▶ Data in this exercise

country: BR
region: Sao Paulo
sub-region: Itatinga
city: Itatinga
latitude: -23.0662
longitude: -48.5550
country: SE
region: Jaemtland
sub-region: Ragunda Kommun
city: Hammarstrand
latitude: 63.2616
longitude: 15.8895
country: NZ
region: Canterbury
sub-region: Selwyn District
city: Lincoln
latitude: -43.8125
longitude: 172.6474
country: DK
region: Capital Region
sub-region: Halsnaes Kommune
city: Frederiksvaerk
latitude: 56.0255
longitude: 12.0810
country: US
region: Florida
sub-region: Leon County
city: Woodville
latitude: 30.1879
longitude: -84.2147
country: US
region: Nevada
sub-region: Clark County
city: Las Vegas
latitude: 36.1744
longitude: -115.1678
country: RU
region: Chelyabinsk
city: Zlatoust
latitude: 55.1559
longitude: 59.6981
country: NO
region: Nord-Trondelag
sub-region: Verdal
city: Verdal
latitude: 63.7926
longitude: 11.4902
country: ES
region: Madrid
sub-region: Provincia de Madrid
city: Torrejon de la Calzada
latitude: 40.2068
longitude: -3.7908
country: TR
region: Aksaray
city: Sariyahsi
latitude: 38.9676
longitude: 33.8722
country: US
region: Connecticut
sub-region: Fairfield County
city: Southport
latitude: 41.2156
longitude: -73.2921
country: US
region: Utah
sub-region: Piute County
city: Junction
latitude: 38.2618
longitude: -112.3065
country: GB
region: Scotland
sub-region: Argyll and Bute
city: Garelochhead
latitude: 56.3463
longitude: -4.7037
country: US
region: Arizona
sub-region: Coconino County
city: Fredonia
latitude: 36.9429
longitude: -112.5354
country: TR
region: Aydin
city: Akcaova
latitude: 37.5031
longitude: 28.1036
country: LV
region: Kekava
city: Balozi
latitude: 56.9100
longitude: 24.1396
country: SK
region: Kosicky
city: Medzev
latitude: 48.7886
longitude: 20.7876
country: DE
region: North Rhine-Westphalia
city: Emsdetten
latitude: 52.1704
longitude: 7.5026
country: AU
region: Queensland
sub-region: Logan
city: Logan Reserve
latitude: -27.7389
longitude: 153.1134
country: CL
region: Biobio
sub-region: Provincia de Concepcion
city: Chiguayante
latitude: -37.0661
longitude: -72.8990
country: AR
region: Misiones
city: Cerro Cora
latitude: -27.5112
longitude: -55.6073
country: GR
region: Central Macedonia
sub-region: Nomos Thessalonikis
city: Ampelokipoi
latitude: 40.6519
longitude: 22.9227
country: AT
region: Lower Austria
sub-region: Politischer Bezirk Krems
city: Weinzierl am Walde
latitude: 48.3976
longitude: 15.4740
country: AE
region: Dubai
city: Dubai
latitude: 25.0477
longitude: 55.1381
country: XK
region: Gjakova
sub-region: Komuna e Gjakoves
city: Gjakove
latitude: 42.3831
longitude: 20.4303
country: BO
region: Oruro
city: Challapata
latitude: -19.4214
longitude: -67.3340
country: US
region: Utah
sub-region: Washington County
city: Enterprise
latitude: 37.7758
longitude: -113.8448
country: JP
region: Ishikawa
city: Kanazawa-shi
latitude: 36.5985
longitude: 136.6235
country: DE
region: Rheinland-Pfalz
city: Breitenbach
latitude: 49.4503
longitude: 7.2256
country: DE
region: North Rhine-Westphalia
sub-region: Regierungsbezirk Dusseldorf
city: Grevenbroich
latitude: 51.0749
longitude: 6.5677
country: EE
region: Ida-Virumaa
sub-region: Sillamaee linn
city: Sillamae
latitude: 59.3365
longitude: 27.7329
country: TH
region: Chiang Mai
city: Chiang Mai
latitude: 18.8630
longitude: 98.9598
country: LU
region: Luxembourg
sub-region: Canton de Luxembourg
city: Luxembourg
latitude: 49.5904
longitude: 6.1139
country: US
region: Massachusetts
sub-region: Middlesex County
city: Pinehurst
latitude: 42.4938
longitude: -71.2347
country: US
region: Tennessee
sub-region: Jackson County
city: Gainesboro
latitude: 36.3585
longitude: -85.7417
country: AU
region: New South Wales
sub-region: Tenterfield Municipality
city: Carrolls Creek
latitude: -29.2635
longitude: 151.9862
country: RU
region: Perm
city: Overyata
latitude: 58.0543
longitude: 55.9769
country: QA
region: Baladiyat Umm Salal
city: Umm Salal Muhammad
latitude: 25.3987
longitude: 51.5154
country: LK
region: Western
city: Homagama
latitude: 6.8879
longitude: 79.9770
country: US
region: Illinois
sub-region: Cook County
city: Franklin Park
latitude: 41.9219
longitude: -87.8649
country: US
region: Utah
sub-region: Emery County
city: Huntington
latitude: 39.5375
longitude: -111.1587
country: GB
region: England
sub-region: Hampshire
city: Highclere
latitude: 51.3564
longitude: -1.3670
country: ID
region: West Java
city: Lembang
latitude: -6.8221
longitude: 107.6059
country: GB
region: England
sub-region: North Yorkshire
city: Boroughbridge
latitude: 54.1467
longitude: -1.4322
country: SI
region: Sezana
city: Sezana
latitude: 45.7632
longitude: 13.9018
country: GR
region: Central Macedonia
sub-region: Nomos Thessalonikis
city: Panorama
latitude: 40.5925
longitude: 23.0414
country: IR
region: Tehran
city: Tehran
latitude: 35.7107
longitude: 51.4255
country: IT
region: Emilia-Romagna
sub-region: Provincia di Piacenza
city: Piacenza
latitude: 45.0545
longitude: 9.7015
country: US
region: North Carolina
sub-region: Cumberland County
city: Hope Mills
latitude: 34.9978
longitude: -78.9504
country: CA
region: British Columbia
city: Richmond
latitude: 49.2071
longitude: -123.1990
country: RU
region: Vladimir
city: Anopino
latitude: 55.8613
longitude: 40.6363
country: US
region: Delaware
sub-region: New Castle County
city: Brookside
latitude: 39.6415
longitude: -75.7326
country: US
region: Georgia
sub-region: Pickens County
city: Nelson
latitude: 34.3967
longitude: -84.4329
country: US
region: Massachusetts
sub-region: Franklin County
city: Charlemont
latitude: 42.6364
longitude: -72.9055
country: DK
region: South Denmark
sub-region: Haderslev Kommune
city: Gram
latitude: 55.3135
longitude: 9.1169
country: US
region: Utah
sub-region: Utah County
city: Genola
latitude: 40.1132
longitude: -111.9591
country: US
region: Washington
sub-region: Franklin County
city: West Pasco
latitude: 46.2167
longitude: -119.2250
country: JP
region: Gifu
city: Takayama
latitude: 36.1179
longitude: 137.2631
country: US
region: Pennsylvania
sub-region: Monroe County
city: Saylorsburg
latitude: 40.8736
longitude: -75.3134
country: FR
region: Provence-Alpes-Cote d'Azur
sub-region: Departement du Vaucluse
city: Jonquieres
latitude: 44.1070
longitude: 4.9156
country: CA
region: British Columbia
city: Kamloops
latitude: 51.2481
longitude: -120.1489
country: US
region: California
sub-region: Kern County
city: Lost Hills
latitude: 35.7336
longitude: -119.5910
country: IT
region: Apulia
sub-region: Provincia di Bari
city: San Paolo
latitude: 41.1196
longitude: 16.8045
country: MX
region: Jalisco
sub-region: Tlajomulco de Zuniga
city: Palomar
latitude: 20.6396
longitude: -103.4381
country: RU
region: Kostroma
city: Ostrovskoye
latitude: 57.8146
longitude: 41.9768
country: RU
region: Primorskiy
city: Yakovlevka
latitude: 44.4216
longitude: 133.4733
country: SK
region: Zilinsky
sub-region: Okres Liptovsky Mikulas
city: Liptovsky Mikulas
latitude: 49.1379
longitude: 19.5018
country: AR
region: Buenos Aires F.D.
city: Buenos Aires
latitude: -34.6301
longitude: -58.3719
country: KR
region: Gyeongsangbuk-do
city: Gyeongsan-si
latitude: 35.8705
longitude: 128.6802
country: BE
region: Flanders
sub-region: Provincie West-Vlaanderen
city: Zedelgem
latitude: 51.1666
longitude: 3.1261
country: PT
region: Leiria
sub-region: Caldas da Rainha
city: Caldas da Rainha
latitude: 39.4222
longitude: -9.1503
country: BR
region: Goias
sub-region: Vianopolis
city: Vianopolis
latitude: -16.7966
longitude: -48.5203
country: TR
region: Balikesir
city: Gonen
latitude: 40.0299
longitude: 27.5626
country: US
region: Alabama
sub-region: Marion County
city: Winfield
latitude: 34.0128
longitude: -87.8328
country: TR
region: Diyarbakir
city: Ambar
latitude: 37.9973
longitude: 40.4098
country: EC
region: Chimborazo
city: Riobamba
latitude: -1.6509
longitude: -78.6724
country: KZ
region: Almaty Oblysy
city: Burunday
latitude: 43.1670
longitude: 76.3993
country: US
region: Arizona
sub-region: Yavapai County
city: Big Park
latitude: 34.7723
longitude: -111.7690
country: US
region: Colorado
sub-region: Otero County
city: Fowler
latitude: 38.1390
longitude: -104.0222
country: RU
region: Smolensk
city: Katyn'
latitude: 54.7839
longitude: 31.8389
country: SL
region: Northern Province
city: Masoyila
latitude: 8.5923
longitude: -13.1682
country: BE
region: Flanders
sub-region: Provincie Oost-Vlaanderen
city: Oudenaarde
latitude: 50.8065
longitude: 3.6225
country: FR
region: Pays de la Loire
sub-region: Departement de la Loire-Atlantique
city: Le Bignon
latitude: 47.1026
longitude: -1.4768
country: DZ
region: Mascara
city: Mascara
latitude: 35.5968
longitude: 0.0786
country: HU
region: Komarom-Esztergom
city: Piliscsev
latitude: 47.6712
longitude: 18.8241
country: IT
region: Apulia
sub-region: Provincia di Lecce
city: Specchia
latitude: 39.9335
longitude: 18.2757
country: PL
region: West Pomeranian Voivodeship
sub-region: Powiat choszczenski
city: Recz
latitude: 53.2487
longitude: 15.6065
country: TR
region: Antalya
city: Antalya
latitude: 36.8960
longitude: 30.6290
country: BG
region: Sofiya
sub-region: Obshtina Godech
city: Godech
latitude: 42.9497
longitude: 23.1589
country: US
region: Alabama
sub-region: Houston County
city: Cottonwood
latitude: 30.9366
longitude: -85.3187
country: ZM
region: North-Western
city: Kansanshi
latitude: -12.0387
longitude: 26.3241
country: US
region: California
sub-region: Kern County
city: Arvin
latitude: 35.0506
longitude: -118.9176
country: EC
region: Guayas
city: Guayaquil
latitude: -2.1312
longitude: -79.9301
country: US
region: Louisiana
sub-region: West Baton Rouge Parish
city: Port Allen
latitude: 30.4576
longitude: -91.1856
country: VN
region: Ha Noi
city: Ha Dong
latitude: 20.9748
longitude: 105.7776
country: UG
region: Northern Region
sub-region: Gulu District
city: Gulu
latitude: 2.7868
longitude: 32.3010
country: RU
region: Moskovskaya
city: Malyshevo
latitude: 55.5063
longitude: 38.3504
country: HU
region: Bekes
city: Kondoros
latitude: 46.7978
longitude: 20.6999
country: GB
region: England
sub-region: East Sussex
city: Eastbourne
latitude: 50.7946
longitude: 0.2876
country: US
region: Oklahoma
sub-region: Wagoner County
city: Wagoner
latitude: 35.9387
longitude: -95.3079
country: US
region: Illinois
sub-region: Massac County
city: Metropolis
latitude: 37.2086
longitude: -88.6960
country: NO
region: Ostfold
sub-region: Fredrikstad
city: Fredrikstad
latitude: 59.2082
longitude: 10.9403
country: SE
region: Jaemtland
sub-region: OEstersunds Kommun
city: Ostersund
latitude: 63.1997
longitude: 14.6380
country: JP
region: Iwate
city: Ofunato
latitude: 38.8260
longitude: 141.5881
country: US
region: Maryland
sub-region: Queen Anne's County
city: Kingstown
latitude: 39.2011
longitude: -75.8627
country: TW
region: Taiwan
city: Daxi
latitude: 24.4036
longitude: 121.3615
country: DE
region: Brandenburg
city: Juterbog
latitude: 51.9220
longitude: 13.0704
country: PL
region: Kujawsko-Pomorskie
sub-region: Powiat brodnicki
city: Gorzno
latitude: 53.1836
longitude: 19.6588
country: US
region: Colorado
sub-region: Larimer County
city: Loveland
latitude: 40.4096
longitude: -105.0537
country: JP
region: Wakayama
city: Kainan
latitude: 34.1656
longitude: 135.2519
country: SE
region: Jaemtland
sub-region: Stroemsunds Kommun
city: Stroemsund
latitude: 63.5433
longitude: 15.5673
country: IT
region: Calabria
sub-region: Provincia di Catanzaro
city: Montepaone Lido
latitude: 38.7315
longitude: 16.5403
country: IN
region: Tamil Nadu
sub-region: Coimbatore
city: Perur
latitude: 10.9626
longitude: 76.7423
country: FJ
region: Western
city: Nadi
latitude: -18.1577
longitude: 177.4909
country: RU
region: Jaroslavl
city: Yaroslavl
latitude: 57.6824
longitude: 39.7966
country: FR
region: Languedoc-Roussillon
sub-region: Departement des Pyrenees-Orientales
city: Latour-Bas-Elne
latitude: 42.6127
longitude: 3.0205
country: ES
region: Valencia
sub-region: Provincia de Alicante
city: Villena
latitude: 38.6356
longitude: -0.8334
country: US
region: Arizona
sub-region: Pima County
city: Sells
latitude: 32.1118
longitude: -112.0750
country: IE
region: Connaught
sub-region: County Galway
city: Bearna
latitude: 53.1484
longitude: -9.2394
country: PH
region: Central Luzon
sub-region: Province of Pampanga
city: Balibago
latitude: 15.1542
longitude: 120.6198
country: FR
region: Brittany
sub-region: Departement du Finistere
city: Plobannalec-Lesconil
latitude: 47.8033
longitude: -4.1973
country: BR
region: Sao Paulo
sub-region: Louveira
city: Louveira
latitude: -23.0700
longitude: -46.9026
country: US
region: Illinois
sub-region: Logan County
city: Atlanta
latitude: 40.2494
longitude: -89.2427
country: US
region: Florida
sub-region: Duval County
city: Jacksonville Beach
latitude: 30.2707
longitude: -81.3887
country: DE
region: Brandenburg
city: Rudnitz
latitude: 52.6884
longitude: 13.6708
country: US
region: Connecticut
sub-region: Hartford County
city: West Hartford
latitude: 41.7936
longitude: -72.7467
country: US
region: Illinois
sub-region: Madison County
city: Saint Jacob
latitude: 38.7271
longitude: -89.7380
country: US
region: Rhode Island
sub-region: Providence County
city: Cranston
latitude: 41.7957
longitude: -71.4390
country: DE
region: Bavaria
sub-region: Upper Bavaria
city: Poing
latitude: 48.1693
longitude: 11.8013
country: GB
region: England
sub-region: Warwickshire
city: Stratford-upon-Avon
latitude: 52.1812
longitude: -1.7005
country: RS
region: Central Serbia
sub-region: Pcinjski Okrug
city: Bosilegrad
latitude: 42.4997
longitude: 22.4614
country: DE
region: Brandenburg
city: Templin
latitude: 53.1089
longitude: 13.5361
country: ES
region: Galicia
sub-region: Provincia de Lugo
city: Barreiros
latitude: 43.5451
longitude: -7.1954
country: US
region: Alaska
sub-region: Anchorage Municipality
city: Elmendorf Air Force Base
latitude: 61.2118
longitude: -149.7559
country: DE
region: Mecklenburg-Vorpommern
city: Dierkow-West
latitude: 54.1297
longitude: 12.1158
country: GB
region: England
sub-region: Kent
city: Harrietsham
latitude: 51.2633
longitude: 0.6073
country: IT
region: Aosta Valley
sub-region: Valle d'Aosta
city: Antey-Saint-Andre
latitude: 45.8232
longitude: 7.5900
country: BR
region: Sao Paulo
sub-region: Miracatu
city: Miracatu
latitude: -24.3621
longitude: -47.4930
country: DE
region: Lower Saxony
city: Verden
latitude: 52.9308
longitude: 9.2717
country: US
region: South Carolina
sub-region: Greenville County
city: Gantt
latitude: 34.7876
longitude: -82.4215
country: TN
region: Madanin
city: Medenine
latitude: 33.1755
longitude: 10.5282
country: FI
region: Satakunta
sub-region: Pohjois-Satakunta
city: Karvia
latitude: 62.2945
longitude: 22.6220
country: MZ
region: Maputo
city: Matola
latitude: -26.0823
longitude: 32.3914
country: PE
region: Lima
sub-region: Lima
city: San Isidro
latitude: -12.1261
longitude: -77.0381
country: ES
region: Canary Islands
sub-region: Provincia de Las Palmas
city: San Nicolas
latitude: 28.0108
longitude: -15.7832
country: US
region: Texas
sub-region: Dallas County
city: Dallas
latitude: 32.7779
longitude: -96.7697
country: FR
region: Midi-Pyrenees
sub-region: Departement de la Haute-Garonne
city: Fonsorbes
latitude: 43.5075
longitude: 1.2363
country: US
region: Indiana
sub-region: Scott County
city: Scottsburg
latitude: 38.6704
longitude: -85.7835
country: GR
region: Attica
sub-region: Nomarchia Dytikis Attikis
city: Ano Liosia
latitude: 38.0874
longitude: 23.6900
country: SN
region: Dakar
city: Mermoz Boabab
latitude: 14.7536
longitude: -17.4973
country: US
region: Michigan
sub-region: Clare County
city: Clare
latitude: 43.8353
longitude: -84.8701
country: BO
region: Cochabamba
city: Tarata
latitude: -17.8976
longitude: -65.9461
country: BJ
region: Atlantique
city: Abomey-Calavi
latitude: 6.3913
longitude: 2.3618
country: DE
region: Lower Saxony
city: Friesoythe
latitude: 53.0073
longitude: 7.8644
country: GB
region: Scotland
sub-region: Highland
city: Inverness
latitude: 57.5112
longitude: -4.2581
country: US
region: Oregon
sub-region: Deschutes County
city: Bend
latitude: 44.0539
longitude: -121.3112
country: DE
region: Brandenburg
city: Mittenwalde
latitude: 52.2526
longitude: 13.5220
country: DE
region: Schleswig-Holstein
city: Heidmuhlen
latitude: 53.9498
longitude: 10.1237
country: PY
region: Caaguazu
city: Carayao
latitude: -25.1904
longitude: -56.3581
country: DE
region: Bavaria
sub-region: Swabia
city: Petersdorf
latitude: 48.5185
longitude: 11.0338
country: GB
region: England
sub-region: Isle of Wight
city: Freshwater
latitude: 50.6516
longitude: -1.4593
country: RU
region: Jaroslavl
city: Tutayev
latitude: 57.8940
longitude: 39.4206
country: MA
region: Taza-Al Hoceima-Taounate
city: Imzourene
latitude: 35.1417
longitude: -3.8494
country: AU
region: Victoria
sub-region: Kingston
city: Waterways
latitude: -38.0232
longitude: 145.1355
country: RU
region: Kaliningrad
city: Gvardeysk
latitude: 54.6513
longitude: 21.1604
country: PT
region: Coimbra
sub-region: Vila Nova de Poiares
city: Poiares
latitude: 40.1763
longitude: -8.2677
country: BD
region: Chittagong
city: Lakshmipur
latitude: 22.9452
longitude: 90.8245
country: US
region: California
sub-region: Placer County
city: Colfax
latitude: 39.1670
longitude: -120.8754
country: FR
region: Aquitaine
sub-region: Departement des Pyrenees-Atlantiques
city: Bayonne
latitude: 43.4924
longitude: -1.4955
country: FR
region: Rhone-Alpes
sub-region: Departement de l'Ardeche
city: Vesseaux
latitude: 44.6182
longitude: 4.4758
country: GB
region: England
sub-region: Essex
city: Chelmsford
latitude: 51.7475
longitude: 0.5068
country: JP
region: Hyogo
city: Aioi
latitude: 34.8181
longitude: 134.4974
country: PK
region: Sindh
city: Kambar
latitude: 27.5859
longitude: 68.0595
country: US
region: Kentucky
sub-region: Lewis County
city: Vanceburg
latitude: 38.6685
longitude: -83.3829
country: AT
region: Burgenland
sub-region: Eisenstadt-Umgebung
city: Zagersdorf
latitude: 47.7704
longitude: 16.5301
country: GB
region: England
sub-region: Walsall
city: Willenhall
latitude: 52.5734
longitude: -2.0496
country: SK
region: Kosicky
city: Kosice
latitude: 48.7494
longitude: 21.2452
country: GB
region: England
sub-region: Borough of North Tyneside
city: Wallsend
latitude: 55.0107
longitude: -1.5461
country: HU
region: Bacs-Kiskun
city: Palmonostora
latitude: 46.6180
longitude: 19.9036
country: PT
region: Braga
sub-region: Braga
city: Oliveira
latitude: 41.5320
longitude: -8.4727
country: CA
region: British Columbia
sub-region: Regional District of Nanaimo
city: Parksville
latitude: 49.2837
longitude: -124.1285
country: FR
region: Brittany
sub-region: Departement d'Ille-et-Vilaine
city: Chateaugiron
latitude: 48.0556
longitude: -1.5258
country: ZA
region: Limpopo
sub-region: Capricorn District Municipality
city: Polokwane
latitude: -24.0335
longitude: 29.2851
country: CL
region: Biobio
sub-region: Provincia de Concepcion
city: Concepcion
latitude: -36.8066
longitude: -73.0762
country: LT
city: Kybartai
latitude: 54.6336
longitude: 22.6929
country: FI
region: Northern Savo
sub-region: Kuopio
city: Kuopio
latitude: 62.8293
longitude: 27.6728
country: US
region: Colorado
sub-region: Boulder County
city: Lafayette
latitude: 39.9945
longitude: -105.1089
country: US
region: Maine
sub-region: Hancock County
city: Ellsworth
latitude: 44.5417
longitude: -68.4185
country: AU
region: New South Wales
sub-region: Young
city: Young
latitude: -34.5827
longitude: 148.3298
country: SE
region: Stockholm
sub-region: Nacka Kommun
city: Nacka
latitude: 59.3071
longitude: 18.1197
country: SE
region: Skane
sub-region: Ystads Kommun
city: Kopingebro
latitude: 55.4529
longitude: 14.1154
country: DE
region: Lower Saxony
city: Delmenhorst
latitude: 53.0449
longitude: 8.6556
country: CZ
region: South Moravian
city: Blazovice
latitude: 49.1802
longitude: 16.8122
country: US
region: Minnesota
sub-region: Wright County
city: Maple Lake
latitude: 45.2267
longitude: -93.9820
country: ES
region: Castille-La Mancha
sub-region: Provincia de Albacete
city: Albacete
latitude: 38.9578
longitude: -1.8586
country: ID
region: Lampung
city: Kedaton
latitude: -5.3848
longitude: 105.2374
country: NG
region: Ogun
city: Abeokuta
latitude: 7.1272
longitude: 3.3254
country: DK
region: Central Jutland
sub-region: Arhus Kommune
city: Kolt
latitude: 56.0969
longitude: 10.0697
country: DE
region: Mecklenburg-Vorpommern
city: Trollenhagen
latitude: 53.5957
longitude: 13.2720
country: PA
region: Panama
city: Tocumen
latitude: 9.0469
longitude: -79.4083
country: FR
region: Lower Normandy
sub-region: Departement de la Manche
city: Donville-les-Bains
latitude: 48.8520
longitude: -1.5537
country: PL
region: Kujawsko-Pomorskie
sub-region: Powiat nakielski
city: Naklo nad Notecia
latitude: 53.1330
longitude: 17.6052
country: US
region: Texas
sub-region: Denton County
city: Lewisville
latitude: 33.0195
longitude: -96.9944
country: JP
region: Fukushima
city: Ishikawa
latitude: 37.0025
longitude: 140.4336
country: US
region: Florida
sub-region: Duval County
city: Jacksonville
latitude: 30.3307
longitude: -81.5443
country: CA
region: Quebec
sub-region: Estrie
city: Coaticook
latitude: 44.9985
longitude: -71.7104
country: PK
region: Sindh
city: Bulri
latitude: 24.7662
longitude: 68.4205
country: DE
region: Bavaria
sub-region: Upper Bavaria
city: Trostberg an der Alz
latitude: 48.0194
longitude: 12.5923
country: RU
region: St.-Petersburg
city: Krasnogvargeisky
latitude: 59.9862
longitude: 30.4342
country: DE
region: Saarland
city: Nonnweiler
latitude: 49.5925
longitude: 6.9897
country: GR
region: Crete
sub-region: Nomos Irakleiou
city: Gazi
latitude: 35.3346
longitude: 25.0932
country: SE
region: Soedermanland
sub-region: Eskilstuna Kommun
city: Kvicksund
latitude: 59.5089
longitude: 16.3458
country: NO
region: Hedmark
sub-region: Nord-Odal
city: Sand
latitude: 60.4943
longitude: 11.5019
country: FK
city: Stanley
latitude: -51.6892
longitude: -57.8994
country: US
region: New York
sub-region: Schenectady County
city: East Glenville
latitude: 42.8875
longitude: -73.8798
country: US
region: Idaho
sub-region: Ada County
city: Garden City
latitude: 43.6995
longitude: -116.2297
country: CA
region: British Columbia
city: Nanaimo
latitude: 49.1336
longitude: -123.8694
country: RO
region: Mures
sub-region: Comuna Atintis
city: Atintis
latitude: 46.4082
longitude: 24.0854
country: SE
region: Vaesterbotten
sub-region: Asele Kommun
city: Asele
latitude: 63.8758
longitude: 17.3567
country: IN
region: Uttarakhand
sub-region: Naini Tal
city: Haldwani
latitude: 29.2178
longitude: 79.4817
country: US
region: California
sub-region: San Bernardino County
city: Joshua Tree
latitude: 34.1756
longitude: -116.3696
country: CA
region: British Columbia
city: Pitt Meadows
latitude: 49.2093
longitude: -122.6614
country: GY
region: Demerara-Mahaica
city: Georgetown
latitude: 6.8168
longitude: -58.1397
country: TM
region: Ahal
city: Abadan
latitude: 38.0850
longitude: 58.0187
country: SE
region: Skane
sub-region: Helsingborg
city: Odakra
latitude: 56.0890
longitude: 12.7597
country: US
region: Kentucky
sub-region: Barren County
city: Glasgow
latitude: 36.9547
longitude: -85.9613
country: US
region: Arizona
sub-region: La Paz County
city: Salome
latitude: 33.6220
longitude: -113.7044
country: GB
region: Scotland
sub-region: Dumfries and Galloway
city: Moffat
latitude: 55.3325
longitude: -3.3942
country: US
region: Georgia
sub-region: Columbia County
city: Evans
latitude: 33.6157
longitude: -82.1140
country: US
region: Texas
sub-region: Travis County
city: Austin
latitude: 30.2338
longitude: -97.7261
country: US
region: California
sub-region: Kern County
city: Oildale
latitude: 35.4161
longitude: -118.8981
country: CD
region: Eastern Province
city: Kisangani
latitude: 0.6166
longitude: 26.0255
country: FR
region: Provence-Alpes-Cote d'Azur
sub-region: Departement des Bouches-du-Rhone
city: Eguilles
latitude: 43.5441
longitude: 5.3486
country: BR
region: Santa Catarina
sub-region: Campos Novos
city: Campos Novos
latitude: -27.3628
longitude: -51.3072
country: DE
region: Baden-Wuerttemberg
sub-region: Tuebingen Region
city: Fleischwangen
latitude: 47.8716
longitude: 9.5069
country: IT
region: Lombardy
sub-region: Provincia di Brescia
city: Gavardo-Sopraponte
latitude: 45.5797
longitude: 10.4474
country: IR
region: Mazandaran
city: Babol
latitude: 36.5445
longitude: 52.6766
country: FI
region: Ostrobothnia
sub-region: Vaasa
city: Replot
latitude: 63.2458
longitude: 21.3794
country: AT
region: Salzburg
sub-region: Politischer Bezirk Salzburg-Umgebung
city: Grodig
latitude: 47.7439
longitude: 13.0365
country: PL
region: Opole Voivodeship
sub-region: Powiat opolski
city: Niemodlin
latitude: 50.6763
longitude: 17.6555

▶ Task prompt
Render the entries as a numbered list, starting with the line that contains "latitude: 39.2011" and going on through the line that contains "latitude: 53.1836", and leave out any blank lines.

▶ Finished answer
1. latitude: 39.2011
2. longitude: -75.8627
3. country: TW
4. region: Taiwan
5. city: Daxi
6. latitude: 24.4036
7. longitude: 121.3615
8. country: DE
9. region: Brandenburg
10. city: Juterbog
11. latitude: 51.9220
12. longitude: 13.0704
13. country: PL
14. region: Kujawsko-Pomorskie
15. sub-region: Powiat brodnicki
16. city: Gorzno
17. latitude: 53.1836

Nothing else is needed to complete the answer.